Kotake Toshihisa, Tsuchiya Koji, Aohara Tsutomu, Konishi Tomoyuki, Kaneko Satoshi, Igarashi Kiyohiko, Samejima Masahiro, Tsumuraya Yoichi
Department of Biochemistry and Molecular Biology, Faculty of Science, Saitama University, 255 Shimo-okubo, Sakura-ku, Saitama 338-8570, Japan.
J Exp Bot. 2006;57(10):2353-62. doi: 10.1093/jxb/erj206.
The carbohydrate moieties of arabinogalactan proteins (AGPs) are essential for their physiological functions and undergo rapid turnover in vivo. Degradation of the carbohydrate moieties of AGPs seems to occur by concerted action of several glycosidases, among them alpha-L-arabinofuranosidase, beta-D-galactosidase, and beta-D-glucuronidase. Here, a bifunctional alpha-L-arabinofuranosidase/beta-D-xylosidase from immature seeds of radish (Raphanus sativus L.), which hydrolyses alpha-L-arabinofuranosyl residues of the carbohydrate moieties of AGPs, has been cloned by reverse transcriptase-PCR. The gene, designated RsAraf1, contained an open reading frame of 2343 bp (780 amino acids), including a putative signal sequence (33 amino acids) at the N-terminus. RsAraf1 is highly similar to barley alpha-L-arabinofuranosidase/beta-D-xylosidases and belongs to family 3 of the glycosyl hydrolases based on sequence homology. Southern blot analysis revealed that several related genes exist in the radish genome. RsAraf1 is expressed throughout seed development and weakly expressed in young seedlings.
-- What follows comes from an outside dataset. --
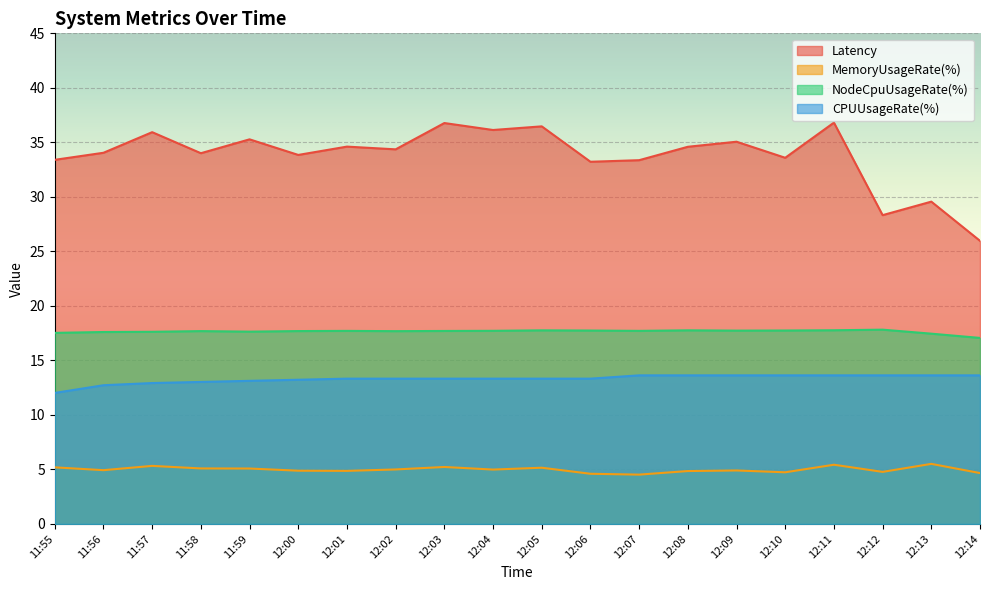

List the labels in order of Latency value, largest first.

12:11, 12:03, 12:05, 12:04, 11:57, 11:59, 12:09, 12:01, 12:08, 12:02, 11:56, 11:58, 12:00, 12:10, 11:55, 12:07, 12:06, 12:13, 12:12, 12:14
It was found that alpha-L-arabinofuranosidase activity in a cell-wall protein fraction prepared from transgenic Arabidopsis plants with enhanced expression of RsAraf1 was significantly higher than that in a wild-type protein fraction; the crude enzyme preparation released L-arabinose from radish AGPs as well as alpha-(1-->5)-arabinan and arabinoxylan. Accordingly, the amount of L-arabinosyl residues in the cell walls of transgenic plants was significantly decreased. These results indicate that RsAraf1 encodes a bifunctional alpha-L-arabinofuranosidase/beta-D-xylosidase and suggest that RsAraf1 is involved in the hydrolysis of the carbohydrate moieties of AGPs in immature radish seeds.
阿拉伯半乳聚糖蛋白(AGPs)的碳水化合物部分对其生理功能至关重要,且在体内会快速周转。AGPs碳水化合物部分的降解似乎是由几种糖苷酶协同作用发生的,其中包括α-L-阿拉伯呋喃糖苷酶、β-D-半乳糖苷酶和β-D-葡萄糖醛酸苷酶。在此,通过逆转录酶PCR从萝卜(Raphanus sativus L.)未成熟种子中克隆出一种双功能α-L-阿拉伯呋喃糖苷酶/β-D-木糖苷酶,该酶可水解AGPs碳水化合物部分的α-L-阿拉伯呋喃糖基残基。该基因命名为RsAraf1,包含一个2343 bp的开放阅读框(780个氨基酸),在N端包括一个推定的信号序列(33个氨基酸)。RsAraf1与大麦α-L-阿拉伯呋喃糖苷酶/β-D-木糖苷酶高度相似,基于序列同源性属于糖苷水解酶家族3。Southern杂交分析表明萝卜基因组中存在几个相关基因。RsAraf1在种子发育过程中均有表达,在幼苗中表达较弱。研究发现,在RsAraf1表达增强的转基因拟南芥植物制备的细胞壁蛋白组分中,α-L-阿拉伯呋喃糖苷酶活性显著高于野生型蛋白组分;粗酶制剂可从萝卜AGPs以及α-(1→5)-阿拉伯聚糖和阿拉伯木聚糖中释放出L-阿拉伯糖。因此,转基因植物细胞壁中L-阿拉伯糖基残基的量显著减少。这些结果表明RsAraf1编码一种双功能α-L-阿拉伯呋喃糖苷酶/β-D-木糖苷酶,并表明RsAraf1参与未成熟萝卜种子中AGPs碳水化合物部分的水解。